• [DOCUMENT EXTRACT]
****************

Reputation: 1493
I know this has to be out there in the ether, but I cannot find it. I am fluent in R, trying to figure out Pandas, and it is making me want to throw this PC out of a window. It has been a long day.
I want to be able to extract the column names of a dataframe, based on the values in the columns of some row:
foo = pd.DataFrame(
[[-1,-5,3,0,-5,8,1,2]],
columns = ('a','b','c','d','e','f','g','h')
)
foo
Out[25]:
a b c d e f g h
0 -1 -5 3 0 -5 8 1 2
I would like to get a vector I can subset some other dataframe by:
foo >= 0
Gives me another dataframe, which I cannot use to subset a vector (series? whatever you people refer to it as??)
I want to do something like this:
otherDF[ foo >= 0 ]
Thoughts???
Upvotes: 1
Views: 43
Reputation: 481
You just need to use loc (e.g. df.loc[:,columns])
import pandas as pd
import numpy as np
cols = ('a','b','c','d','e','f','g','h')
foo = pd.DataFrame(
[[-1,-5,3,0,-5,8,1,2]],
columns = cols)
bar = pd.DataFrame(np.random.randint(0, 10, (3, len(cols))), columns=cols)
print foo
a b c d e f g h
0 -1 -5 3 0 -5 8 1 2
print bar
a b c d e f g h
0 7 9 2 9 5 3 2 9
1 5 7 4 1 5 1 4 0
2 4 9 1 3 3 7 0 2
columns_boolean = foo.iloc[0] >= 0
columns_to_keep = foo.columns[columns_boolean]
print bar.loc[:, columns_to_keep]
c d f g h
0 2 9 3 2 9
1 4 1 1 4 0
2 1 3 7 0 2
Alternatively, if your other dataframe doesn't have the same column names but has the same number of columns, you can still use "loc" but just pass in the boolean array of which columns to keep:
bar.loc[:, columns_boolean.values]
c d f g h
0 7 2 6 3 9
1 4 3 8 0 3
2 5 7 1 3 0
Upvotes: 1
Reputation: 394179
IIUC you're after the column mask:
In [25]:
foo[foo >= 0].dropna(axis=1).columns
Out[25]:
Index(['c', 'd', 'f', 'g', 'h'], dtype='object')
if you use the condition to mask the df:
In [26]:
foo[foo >= 0]
Out[26]:
a b c d e f g h
0 NaN NaN 3 0 NaN 8 1 2
If we then drop the columns with NaN
, this leaves just the columns of interest:
In [27]:
foo[foo >= 0].dropna(axis=1)
Out[27]:
c d f g h
0 3 0 8 1 2
You can then get just the columns using the .columns
attribute
Upvotes: 1

****************

• [INFORMATION]

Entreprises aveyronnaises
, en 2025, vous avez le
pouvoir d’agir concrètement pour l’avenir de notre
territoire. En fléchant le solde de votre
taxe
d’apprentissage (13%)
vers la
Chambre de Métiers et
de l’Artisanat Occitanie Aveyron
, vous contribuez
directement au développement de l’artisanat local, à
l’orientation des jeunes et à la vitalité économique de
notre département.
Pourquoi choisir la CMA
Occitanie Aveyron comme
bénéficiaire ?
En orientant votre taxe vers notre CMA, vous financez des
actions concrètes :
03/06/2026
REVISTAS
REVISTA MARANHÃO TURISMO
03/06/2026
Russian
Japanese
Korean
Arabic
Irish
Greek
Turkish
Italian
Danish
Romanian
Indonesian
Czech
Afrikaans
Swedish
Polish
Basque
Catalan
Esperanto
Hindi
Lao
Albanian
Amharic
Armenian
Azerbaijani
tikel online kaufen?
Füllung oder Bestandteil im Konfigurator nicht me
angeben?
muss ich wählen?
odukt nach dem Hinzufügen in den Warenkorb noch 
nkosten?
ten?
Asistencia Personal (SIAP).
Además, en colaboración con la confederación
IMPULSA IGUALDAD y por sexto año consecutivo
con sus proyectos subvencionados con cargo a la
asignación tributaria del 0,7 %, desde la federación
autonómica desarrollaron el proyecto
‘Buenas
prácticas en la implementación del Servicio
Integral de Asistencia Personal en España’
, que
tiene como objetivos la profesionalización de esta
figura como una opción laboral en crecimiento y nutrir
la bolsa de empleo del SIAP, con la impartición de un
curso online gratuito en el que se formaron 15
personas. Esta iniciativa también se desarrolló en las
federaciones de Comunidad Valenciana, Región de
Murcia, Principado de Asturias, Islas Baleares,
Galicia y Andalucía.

****************

• [ACTIVITY]
Which column names in the pandas thread above are kept because their values in foo's row are zero or greater?

• [RESULT]
c, d, f, g, h